Ahla al Musamarah Fi Hikayah al-Auliya al Asyrah ("Sekelumit Hikmah tentang Wali Ke Sepuluh") ditulis oleh KH. Abil Fadhol Senori, Tuban. Dalam versi ini, Syekh Siti Jenar memiliki nama asli Syekh Abdul Jalil atau Sunan Jepara, keturunan dari Syekh Maulana Ishak. Ia dihukum mati bukan karena ajarannya, melainkan lebih karena alasan politik. Sunan Jepara dimakamkan di Jepara, di samping makam Sultan Hadirin dan Ratu Kalinyamat.
Setelah Raden Abdul Jalil di eksekusi, para santrinya tidak ikut dieksekusi. Ageng Pengging alias Kebo Kenanga merupakan salah satu santri dari Raden Abdul Jalil, ia berhasil mendidik muridnya bernama Joko Tingkir dengan ajaran dari gurunya. Joko tingkir berhasil menyelesaikan konflik antara proyek besar Negara Islam di Bintoro dan Glagah Wangi (Jepara). Hal ini yang mengharumkan kembali nama Raden Abdul Jalil.[butuh rujukan]
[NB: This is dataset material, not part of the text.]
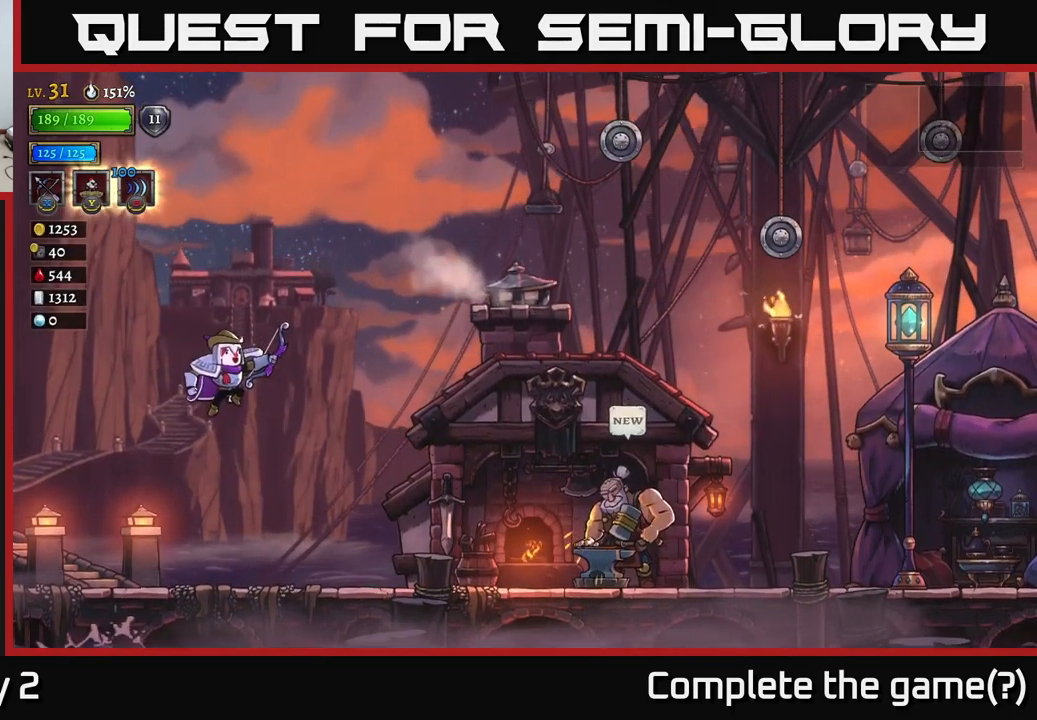
{"buttons": [], "left_stick": "right", "right_stick": "center", "events": []}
Berikut ini merupakam silsilah Raden Abdul Jalil menurut Ahla al Musamarah Fi Hikayah al-Auliya al Asyrah:
Syekh Jumadil Kubra, berketurunan:
1. Syekh Maulana Ishak
dengan putri Pasa (istri pertama)
a. Sayyid Abdul Qodir/ Abdul Jalil (Syekh Siti Jenar) - murid Sunan Ampel
b. Siti Sarah >< Sunan Kalijaga
dengan Dewi Sekardadu
a. Raden Paku (Sunan Giri)
2. Syekh Ibrahim Asmarakandi
dengan Dewi Condro Wulan (saudari Dewi Mathaningrum atau Putri Campa, istri Prabu Brawijaya)
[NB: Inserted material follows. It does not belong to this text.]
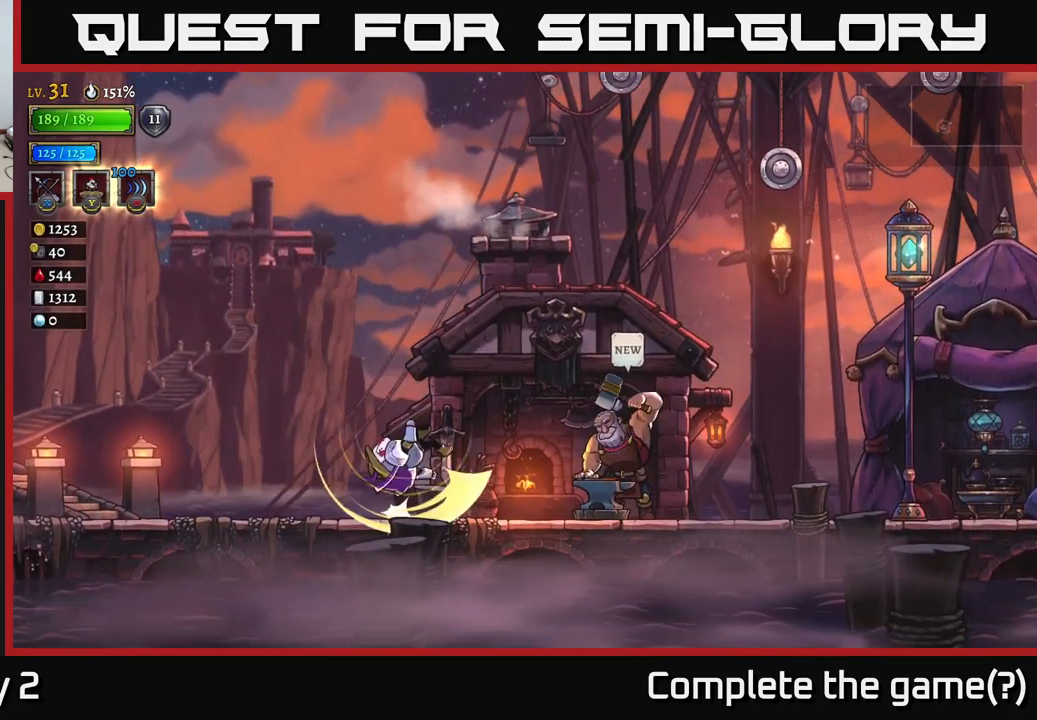
{"buttons": [], "left_stick": "right", "right_stick": "center", "events": []}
a. Raja Pendita >< Maduretno
b. Raja Rahmat (Sunan Ampel) >< Condrowati
1) Sayyidah Ibrahim (Sunan Bonang)
2) Sayyidah Qosim (Sunan Drajat)
3) Sayyidah Syarifah
4) Sayyidah Mutmainah
3) Sayyidah Hafshah
c. Sayiddah Zaenah
3. Siti Afsah

Di bawah ini merupakan silsilah Syekh Siti Jenar yang bersambung dengan Sayyid Alawi bin Muhammad Sohib Mirbath hingga Ahmad al-Muhajir bin Isa ar-Rumi (Hadramaut, Yaman) dan seterusnya hingga Imam Husain, cucu Nabi Muhammad SAW.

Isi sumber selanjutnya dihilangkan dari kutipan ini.